[[ Dataset content, beginning ]]

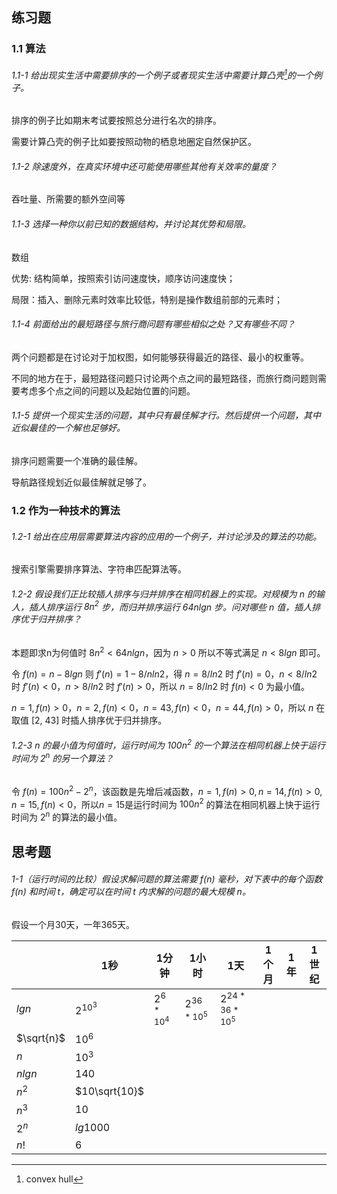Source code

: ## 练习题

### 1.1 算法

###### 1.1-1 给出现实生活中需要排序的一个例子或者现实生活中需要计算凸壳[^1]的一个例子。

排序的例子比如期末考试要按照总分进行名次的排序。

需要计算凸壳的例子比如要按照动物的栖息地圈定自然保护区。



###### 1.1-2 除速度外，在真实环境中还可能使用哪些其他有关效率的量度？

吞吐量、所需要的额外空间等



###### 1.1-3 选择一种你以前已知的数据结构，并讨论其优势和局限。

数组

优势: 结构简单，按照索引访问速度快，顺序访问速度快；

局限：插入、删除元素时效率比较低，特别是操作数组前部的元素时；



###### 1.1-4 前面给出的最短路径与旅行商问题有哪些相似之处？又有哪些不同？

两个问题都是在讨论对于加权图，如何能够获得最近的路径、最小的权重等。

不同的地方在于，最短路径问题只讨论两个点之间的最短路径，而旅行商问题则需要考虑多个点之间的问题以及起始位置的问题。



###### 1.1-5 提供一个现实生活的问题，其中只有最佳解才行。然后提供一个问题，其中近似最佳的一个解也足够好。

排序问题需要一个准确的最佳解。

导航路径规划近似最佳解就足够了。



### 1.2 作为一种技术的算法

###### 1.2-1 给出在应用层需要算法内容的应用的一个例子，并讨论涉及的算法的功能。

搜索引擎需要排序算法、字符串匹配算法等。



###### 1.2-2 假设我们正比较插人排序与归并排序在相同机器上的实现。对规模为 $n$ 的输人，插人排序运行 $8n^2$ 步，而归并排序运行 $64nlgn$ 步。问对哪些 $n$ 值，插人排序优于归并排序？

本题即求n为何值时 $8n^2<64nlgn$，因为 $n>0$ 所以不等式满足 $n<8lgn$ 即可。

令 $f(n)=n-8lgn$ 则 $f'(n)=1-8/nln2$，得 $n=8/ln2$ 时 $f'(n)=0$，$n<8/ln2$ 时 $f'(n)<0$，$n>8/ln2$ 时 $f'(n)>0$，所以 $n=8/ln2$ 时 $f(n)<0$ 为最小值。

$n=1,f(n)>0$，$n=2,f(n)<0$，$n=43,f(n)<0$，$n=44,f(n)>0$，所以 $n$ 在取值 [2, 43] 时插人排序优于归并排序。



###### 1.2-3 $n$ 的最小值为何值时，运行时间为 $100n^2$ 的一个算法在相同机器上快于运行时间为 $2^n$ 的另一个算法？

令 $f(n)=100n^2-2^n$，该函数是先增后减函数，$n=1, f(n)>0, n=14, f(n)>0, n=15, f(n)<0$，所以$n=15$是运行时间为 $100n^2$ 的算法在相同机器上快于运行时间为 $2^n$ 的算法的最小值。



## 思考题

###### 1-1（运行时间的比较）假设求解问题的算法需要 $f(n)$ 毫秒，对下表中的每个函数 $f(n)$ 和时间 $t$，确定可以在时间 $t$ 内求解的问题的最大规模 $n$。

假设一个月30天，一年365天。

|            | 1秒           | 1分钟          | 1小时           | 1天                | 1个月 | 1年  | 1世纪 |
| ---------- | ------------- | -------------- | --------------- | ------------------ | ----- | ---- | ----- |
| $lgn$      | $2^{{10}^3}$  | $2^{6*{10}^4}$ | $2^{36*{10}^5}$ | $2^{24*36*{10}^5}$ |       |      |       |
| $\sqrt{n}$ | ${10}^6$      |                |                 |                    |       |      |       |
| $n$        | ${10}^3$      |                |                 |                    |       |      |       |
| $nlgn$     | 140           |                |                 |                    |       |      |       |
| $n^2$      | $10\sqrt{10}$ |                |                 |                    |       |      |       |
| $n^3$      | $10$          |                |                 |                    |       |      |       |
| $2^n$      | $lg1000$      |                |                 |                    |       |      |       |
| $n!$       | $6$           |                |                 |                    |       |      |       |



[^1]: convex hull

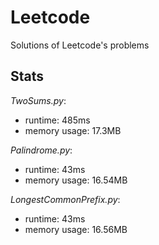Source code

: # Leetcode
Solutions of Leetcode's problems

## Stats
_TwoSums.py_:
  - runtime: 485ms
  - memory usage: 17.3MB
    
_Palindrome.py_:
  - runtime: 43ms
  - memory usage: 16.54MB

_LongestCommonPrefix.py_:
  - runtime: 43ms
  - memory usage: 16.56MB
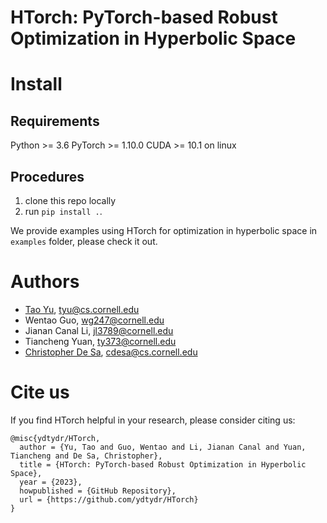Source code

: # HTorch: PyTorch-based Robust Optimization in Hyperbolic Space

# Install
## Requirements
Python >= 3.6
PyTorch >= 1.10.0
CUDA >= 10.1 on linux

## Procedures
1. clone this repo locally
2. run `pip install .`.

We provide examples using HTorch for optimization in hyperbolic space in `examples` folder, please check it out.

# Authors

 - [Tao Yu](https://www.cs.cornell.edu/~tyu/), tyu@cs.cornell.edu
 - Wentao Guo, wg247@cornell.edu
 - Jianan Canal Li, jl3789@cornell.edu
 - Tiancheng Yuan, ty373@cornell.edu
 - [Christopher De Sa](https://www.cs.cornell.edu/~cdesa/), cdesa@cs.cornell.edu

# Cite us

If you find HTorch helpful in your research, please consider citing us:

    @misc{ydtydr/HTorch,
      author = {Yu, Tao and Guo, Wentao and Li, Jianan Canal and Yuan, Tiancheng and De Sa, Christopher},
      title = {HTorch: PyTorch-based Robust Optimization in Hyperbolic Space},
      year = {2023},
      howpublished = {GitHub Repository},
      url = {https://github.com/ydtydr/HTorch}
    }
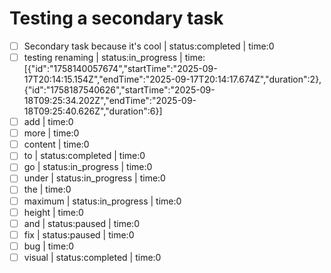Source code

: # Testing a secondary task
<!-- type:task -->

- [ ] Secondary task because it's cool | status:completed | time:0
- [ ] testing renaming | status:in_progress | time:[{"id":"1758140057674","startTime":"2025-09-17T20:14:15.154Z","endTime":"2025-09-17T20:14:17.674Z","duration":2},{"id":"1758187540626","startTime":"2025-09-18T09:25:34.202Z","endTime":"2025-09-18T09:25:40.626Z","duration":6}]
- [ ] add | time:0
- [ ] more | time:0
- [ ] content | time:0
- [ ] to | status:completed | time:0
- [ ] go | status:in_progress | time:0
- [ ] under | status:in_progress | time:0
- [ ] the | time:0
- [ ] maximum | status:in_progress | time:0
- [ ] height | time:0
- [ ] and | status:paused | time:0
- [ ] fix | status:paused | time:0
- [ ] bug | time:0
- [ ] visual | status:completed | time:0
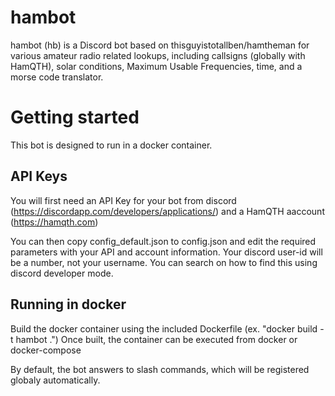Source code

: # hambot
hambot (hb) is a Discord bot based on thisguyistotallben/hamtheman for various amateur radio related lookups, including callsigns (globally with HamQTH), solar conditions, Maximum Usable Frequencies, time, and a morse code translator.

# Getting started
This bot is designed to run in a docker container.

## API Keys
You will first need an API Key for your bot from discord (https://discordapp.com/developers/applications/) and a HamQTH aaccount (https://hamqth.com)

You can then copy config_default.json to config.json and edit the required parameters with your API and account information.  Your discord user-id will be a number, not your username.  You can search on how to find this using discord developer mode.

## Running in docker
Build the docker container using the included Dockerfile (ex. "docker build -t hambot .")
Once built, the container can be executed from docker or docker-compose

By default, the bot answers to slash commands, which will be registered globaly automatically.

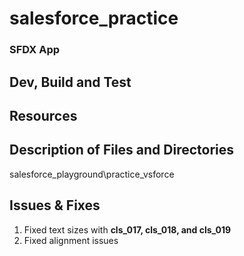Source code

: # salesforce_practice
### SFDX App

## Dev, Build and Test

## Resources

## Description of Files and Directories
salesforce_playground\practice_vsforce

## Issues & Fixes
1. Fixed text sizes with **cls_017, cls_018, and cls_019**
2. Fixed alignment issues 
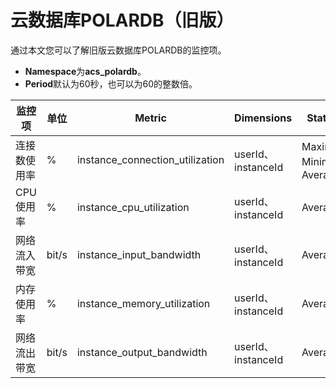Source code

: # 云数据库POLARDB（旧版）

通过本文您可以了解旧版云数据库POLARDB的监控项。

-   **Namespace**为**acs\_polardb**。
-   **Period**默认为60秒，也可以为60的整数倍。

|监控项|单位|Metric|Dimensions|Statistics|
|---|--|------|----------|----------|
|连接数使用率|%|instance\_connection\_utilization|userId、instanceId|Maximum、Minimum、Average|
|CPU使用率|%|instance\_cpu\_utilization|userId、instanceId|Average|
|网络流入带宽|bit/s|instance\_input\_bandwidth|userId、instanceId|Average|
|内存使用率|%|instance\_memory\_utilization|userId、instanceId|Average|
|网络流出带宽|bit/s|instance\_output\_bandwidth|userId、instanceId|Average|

[[ Dataset content, end ]]

Exercise requirements:
Pick out every line of the records that contains the string "paused".

Expected answer:
- [ ] and | status:paused | time:0
- [ ] fix | status:paused | time:0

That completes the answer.